(1) The environment surrounding Japan's financial sector has been greatly changing due to such progress as financial liberalization, diversification and sophistication of users' needs, innovations in financial and information technology, internationalization, and a chronic surplus of money in the economy, etcetera.
In particular, the chronic surplus of money in Japan's economy urges all economic participants, i.e. financial institutions and users, to consciously respond to change, in both financing and asset management.
In this changing environment, financial institutions are developing their function as financial intermediaries by utilizing financial technology and risk management skills, such as derivatives transactions and transforming financial assets into liquid forms, etcetera. Non-bank lending institutions ("Non-banks", hereinafter) have begun performing functions similar to banks and other depository institutions ("banks" hereinafter) in financial intermediation. Even banks' money settlement function may significantly change in the future, due to such developments as various projects in the electronic money and electronic payment areas.
In addition, user friendly markets have been established in financial
centers abroad, especially in London after its "Big Bang."

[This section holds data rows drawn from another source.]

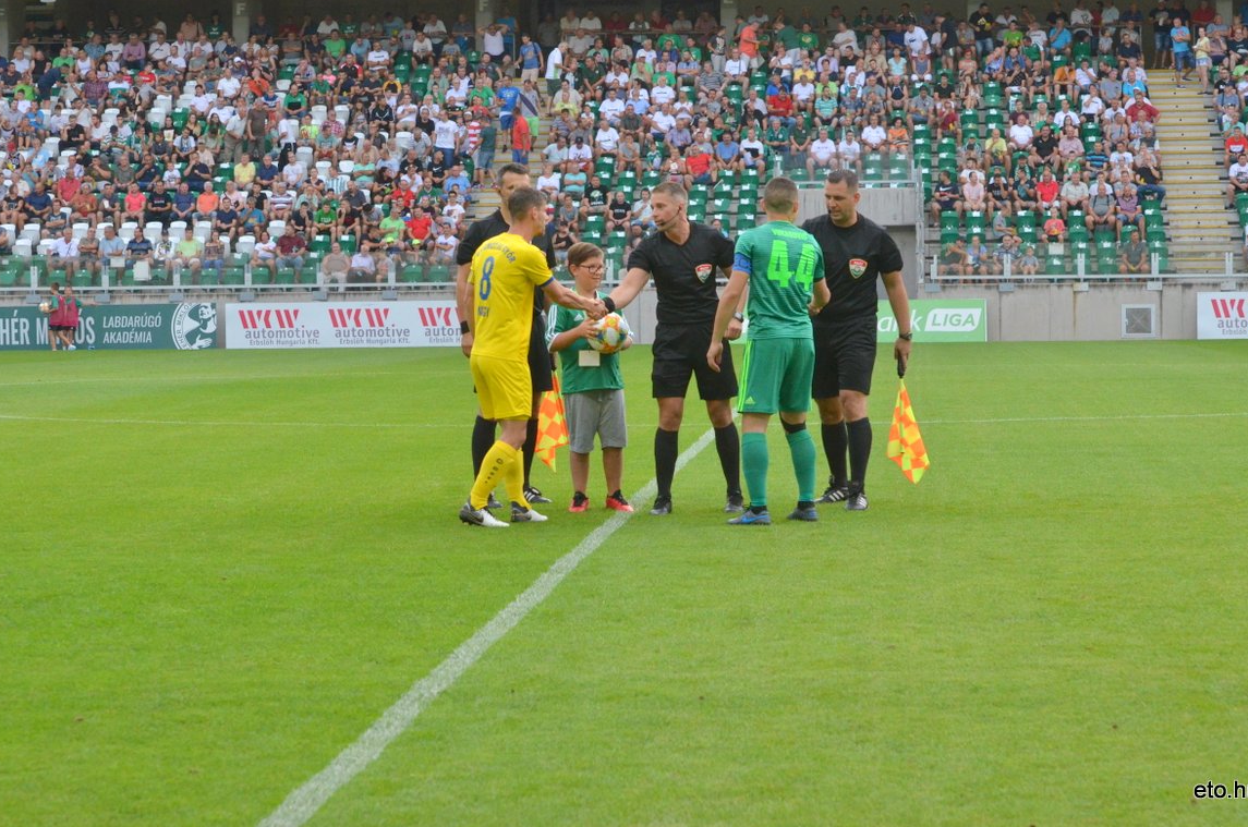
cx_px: 637
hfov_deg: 18.6
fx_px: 3806
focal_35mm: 110
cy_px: 397
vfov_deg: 12.4
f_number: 7.1
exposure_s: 1/800
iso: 1600
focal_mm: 70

As economic activities become increasingly borderless, it has
become possible for Japanese users and financial institutions
to freely access foreign financial markets of their choice. There
has been anxiety over the possible outflow of financial transactions
to foreign financial centers and the resulting hollowing out of
Japan's financial markets.
(2) Therefore, constant improvement of financial systems is necessary
to enable Japan's financial institutions to quickly and flexibly
respond to the above changes in environment and to develop their
own businesses, as well as to enable users to efficiently raise
and invest money.
(3) In April 1993, the so-called Financial System Reform Laws
was promulgated, following the report titled "On a New Japanese
Financial System" issued in June 1991 by the Financial System
Research Council ("FSRC" hereinafter). Since then,
there have been financial system reforms, such as cross-sectoral
entry through subsidiaries between the banking, trust, and securities
businesses. However, with many financial institutions faced with
inherited burdens such as resolving bad loans after the collapse
of the so-called "bubble economy", it is thought that
reform is late and the international competitiveness of Japan's
financial institutions is declining.
(4) Under such circumstances, there is a new administrative system
for the financial sector. The so-called "Three Acts",
which addressed the stabilization of the financial system, were
established in June 1996, and the organizational reform of the
supervisory system has continued. It is necessary for Japan to
seize the opportunity and make every effort to reform the financial
systems heading toward the year 2001.